This plot is based on the reads/sample. You can see the reads are not evenly distributed over the samples, nevertheless their overall composition seems to be the same. The only thing that is different is the scaling. You don’t need any other normalization algorithms. To check this in the next step we plot the relative abundance.

Make it relative abundance

# the previous pseq object ps1.com.fam is only counts.

# Use transform function of microbiome to convert it to rel abun.
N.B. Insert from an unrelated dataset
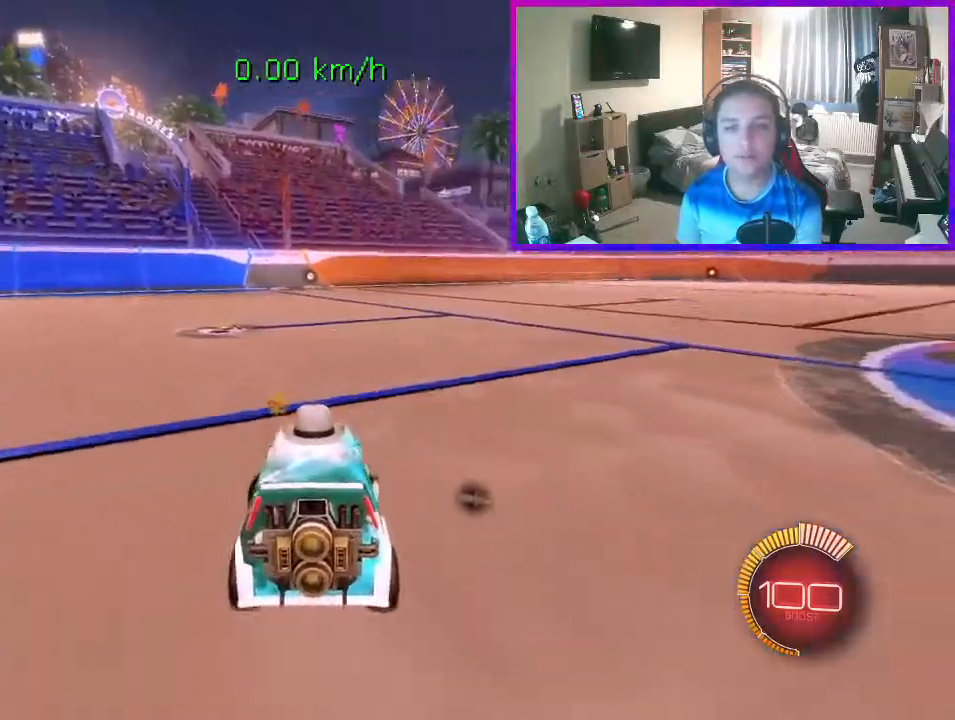
{"buttons": ["R2"], "left_stick": "right", "events": []}
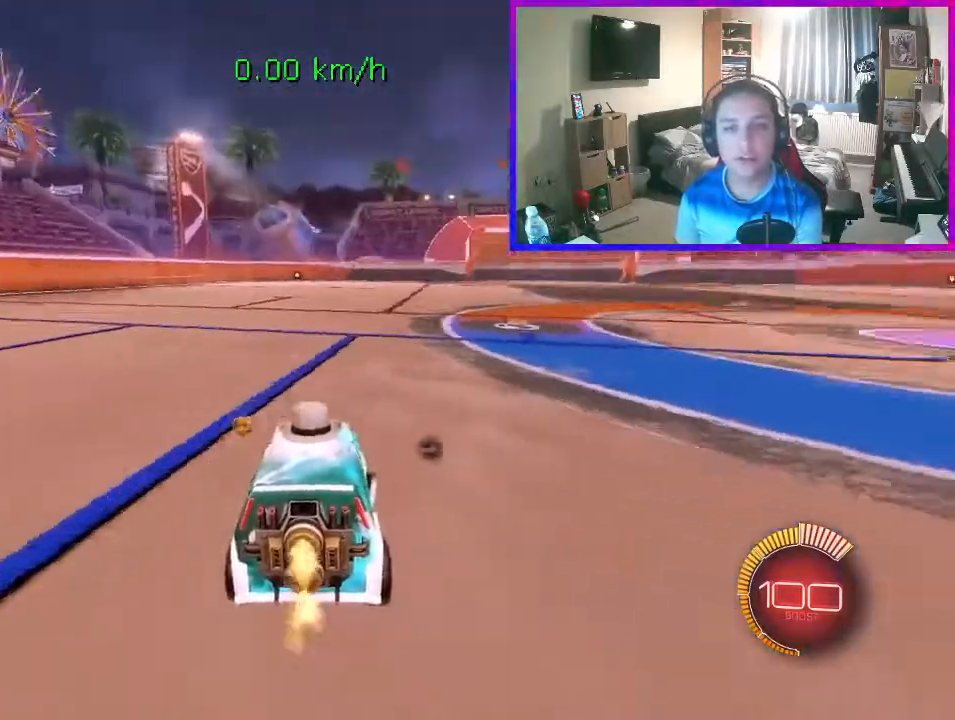
{"buttons": [], "left_stick": "center", "events": [[67, "left_stick", "center"], [100, "R2", "up"], [267, "R2", "down"], [267, "left_stick", "right"], [433, "R2", "up"], [467, "left_stick", "center"]]}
ps1.com.fam.rel <- microbiome::transform(ps1.com.fam, "compositional")

plot.composition.relAbun <- plot_composition(ps1.com.fam.rel) + theme(legend.position = "bottom") + 
    scale_fill_manual("Family", values = getPalette(colourCount)) + theme_bw() + 
    theme(axis.text.x = element_text(angle = 90)) + 
  ggtitle("Relative abundance") + guide_italics + theme(legend.title = element_text(size=18))
  
plot.composition.relAbun

ggsave("./output/Family_barplot_RelAbundance.pdf", height = 6, width = 8)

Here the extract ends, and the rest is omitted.